**Task material**
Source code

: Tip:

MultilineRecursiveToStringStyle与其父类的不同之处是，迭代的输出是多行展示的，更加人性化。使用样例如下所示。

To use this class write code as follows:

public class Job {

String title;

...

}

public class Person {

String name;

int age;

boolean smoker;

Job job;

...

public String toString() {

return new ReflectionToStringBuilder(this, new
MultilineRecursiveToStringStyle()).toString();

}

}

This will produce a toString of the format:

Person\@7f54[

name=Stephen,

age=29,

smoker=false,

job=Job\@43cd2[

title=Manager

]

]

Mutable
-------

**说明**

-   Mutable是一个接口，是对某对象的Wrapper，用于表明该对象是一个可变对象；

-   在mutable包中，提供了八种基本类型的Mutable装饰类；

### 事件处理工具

**Assignment**
Rewrite the listing above, renaming every "Person" to "Employee" and leaving everything else as it is.

**Task solution**
Source code

: Tip:

MultilineRecursiveToStringStyle与其父类的不同之处是，迭代的输出是多行展示的，更加人性化。使用样例如下所示。

To use this class write code as follows:

public class Job {

String title;

...

}

public class Employee {

String name;

int age;

boolean smoker;

Job job;

...

public String toString() {

return new ReflectionToStringBuilder(this, new
MultilineRecursiveToStringStyle()).toString();

}

}

This will produce a toString of the format:

Employee\@7f54[

name=Stephen,

age=29,

smoker=false,

job=Job\@43cd2[

title=Manager

]

]

Mutable
-------

**说明**

-   Mutable是一个接口，是对某对象的Wrapper，用于表明该对象是一个可变对象；

-   在mutable包中，提供了八种基本类型的Mutable装饰类；

### 事件处理工具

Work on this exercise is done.